I think I have information-poisoning.
—John Pavlovitz
That line comes from a January 2018 post called “I Don’t Want to Know How Bad It Is Anymore.”* A few lines later Pavlovitz adds: “I know that the only way through this historic, catastrophic sh[it] show [of the era of Trump], is facing and confronting reality; as ugly and disheartening as it is and trying to change that reality, alongside people who also care deeply because they too understand how sideways it all is.”
As I read his complaint about “information-poisoning” in the context of those later lines, it strikes me that Pavlovitz is assuming “reality” indeed to be what presents itself to us as reality so incessantly in all the information we so constantly keep ourselves busy processing. However, what if reality is not at all what all our information processing tells us it is. What if, instead, reality is what all that information diverts us from—as is so powerfully depicted in the 2018 Amsterdam Light Festival installation above? What if all our incessant information processing diverts us from the actual truth? What if we can find our way back from all our diversions and reenter the space where truth can occur, only if we for once withdraw from the world-less pseudo-world that all our “information” advertises to us, diverting us from the silence wherein alone what truly is can be encountered?
What if the light that so absorbs the three figures in the Amsterdam installation above, alienating them from themselves and isolating them from one another and from the very city in which they sit—the light of their information processing devices—is anything but truly illuminating? What if everything information processing gives us is not reality at all, but sheer diversion from the real? Furthermore, what if all that has nothing whatever to do with art, in the fully proper sense of that term? What if it only has to do with what passes itself off for art when it really is not art at all, but some sort of improper substitute for art proper?
Our word advertise comes from Latin ad-, “to or toward,” plus vertere, “to turn.” To advertise is literally to turn the attention of the recipients of the advertisement away from what is actually right there in front of them, and toward something else, something in one way or another offered for sale. It is to break the creative silence from which all things truly come, and to fill it with sheer noise, for the sake of profit.
* * *
HOW TO BE A POET
(to remind myself)
Make a place to sit down.
Sit down. Be quiet.
You must depend upon
affection, reading, knowledge,
skill — more of each
than you have — inspiration,
work, growing older, patience,
for patience joins time
to eternity.

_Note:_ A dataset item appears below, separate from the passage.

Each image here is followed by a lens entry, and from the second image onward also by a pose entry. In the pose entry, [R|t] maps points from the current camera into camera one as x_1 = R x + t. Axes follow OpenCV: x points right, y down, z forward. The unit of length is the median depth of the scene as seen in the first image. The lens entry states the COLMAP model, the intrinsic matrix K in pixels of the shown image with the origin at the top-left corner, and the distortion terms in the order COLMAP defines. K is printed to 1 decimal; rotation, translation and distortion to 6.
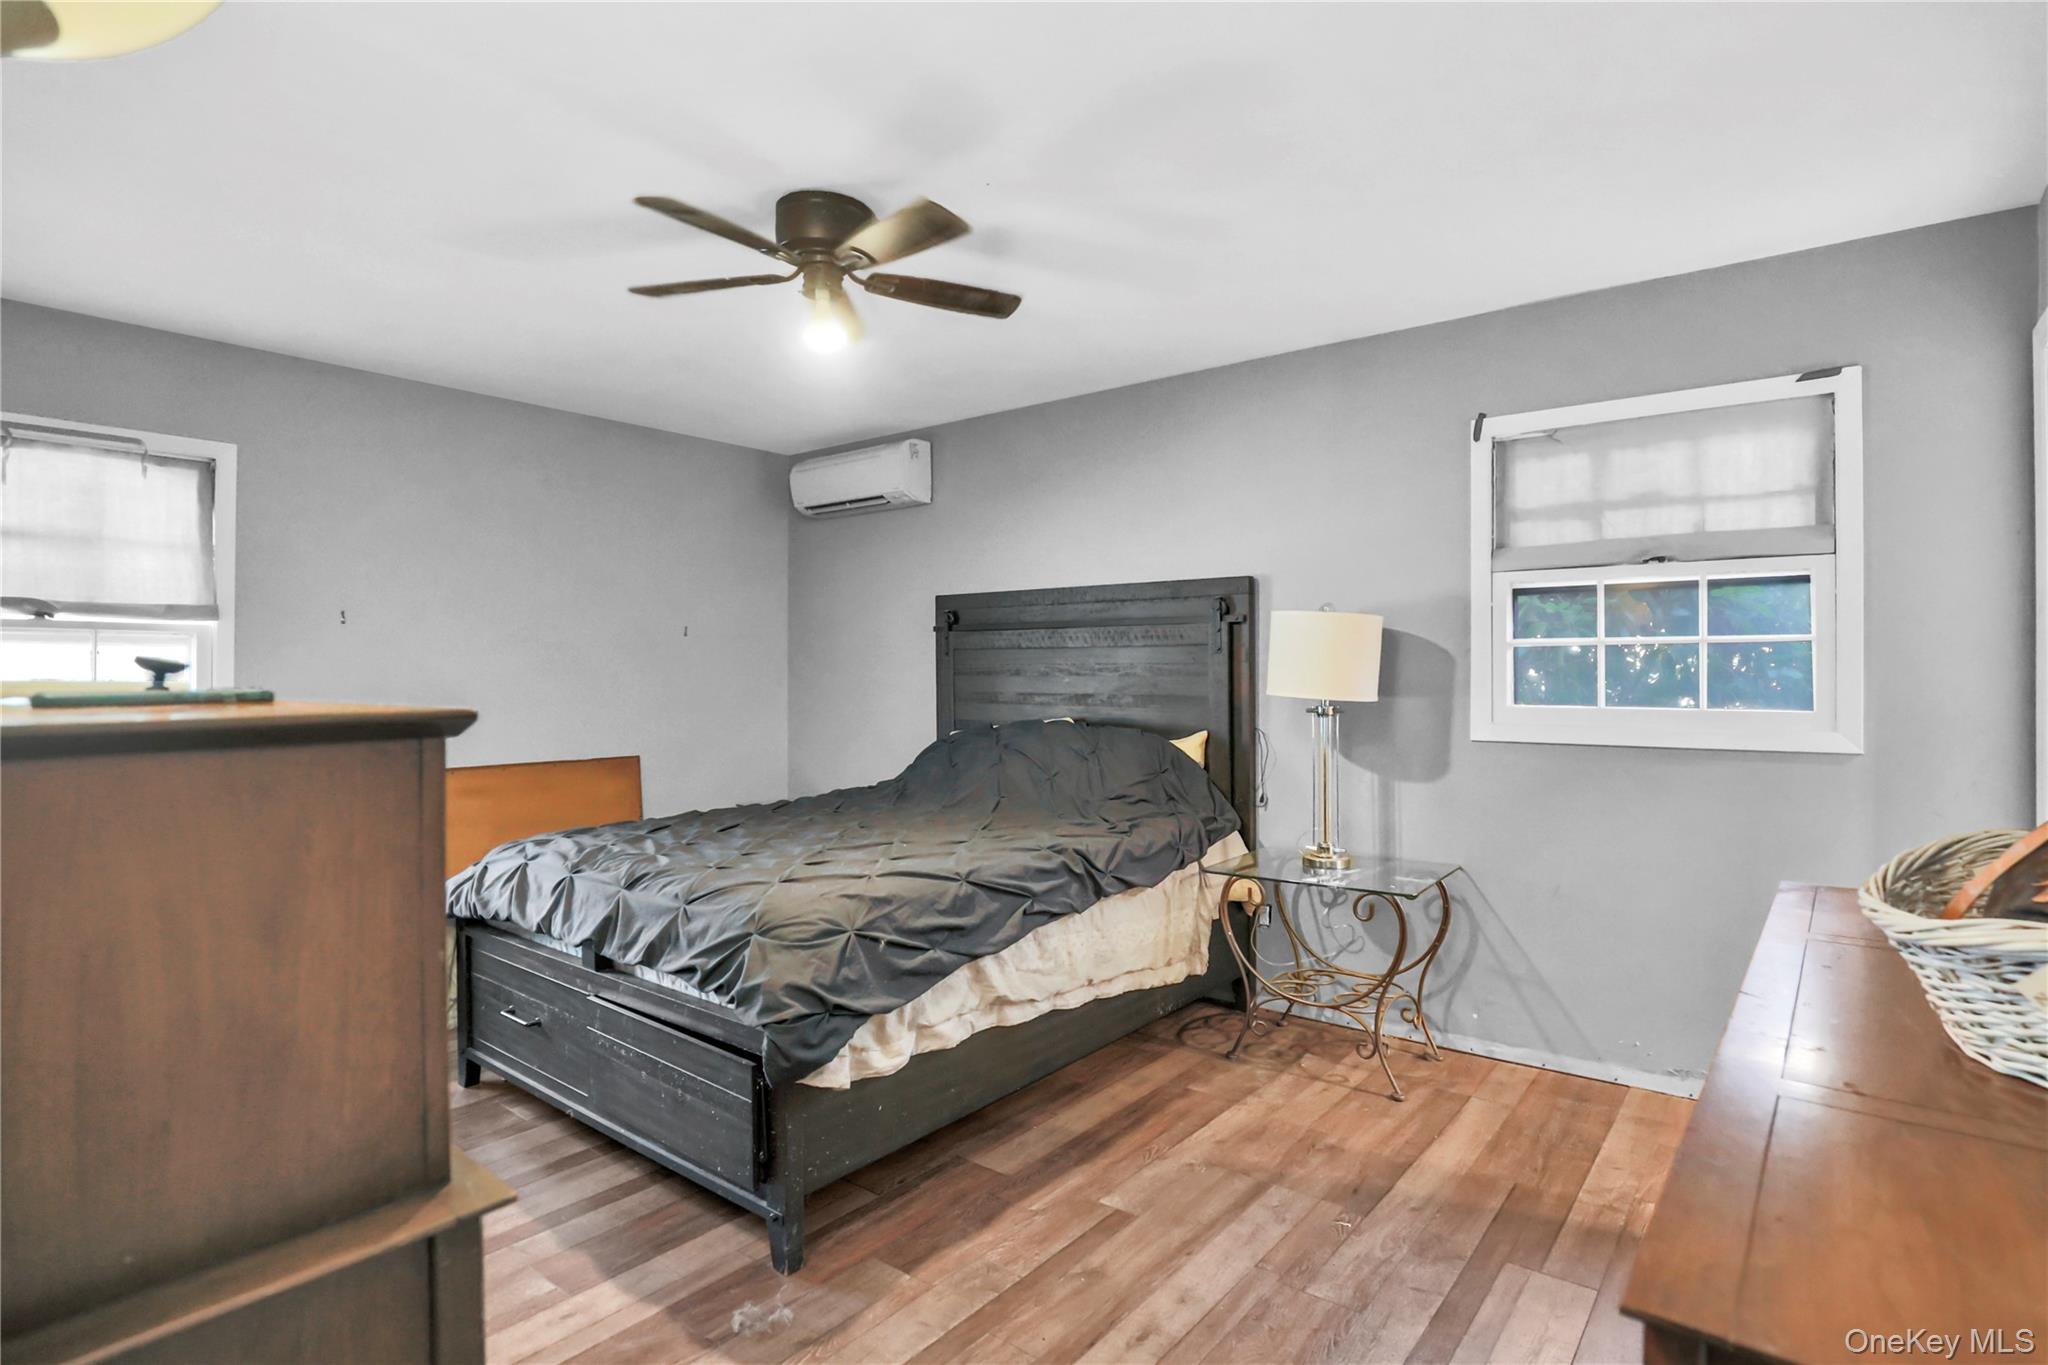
lens RADIAL K [[1022.0, 0, 1019.6], [0, 1022.0, 655.5], [0, 0, 1]] dist [-0.022471, 0.001973]
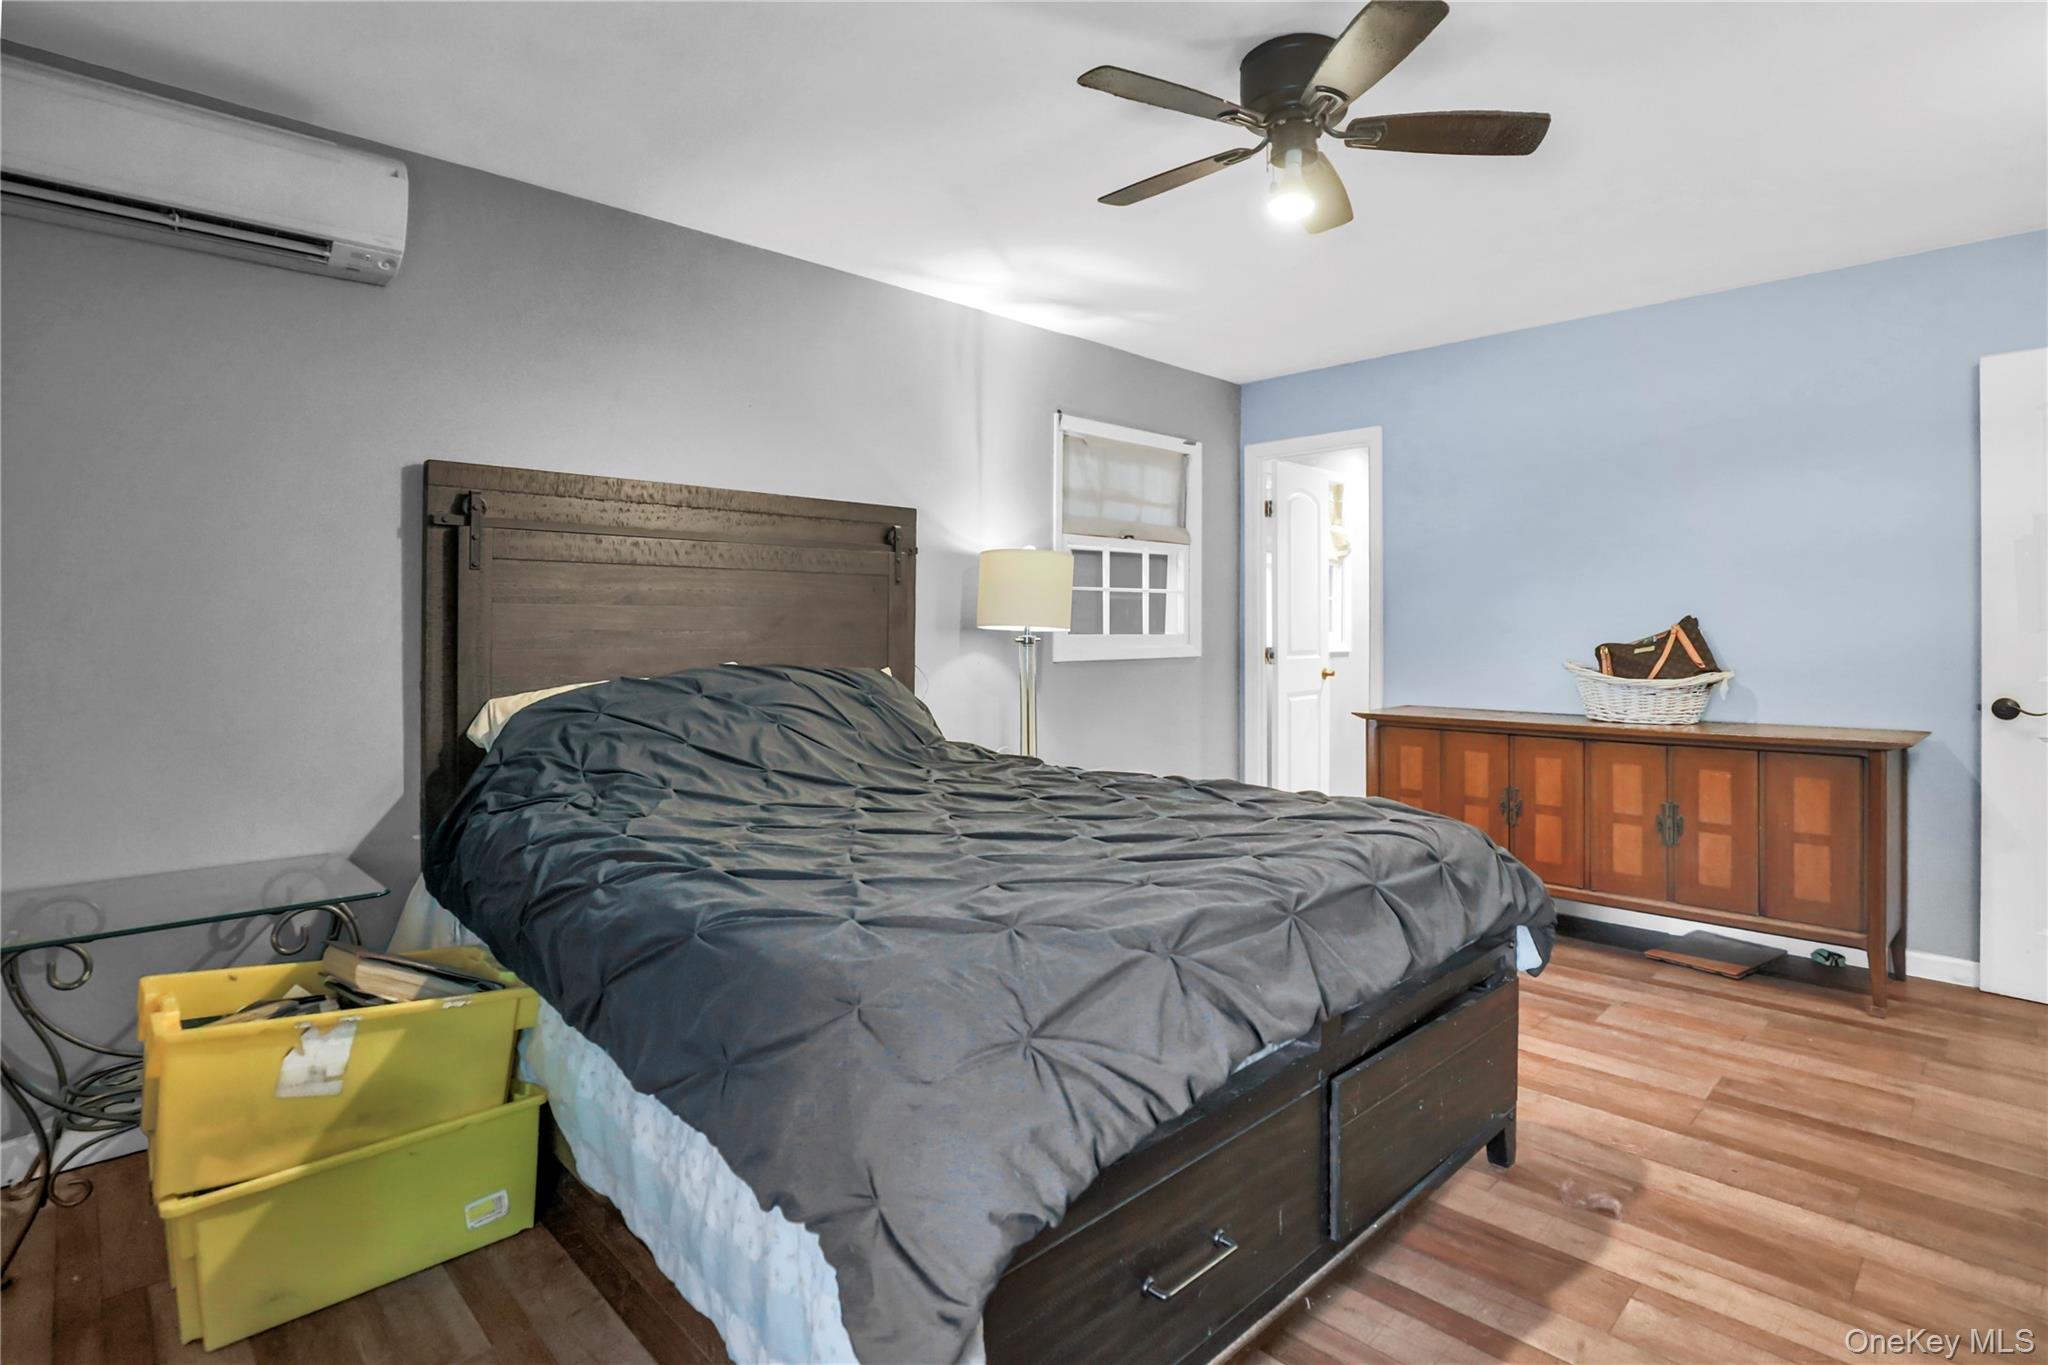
lens RADIAL K [[1034.4, 0, 1032.2], [0, 1034.4, 623.0], [0, 0, 1]] dist [-0.022221, 0.000460]
pose [[0.126370, 0.008362, 0.991948, -0.928574], [-0.013923, 0.999881, -0.006655, 0.046690], [-0.991885, -0.012969, 0.126472, 0.942045]]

Any readers
who like your poems,
doubt their judgment.
Breathe with unconditional breath
the unconditioned air.
Shun electric wire.
Communicate slowly. Live
a three-dimensioned life;
stay away from screens.
Stay away from anything
that obscures the place it is in.
There are no unsacred places;
there are only sacred places
and desecrated places.
Accept what comes from silence.
Make the best you can of it.
Of the little words that come
out of the silence, like prayers
prayed back to the one who prays,
make a poem that does not disturb
the silence from which it came.
—Wendell Berry, New Collected Poems (Counterpoint, 2012)
* * *
In A Portrait of the Artist as a Young Man, through the mouth of the semi-autobiographical character Stephen Daedalus, James Joyce distinguishes between “proper” art, on the one hand, and “improper” art, on the other, distinguishing between them in terms of the affect each elicits in the beholder.
“The feelings excited by improper art,” Stephen says at one point, are such things as self-centered desire or loathing. Such desire urges us to try to possess what it shows us, and such loathing urges us to flee from it in disgust. In contrast, in beholding “proper” art—which is to say art proper, not some advertisement pretending to be art—says Stephen, “[t]he mind is arrested and raised above such [selfish] desire and loathing.”
* * *
All art done for the sake of advertising is improper art. It diverts from silence, and engenders possessive, not ideal, desire. Proper art has nothing to do with such diversion and diversification.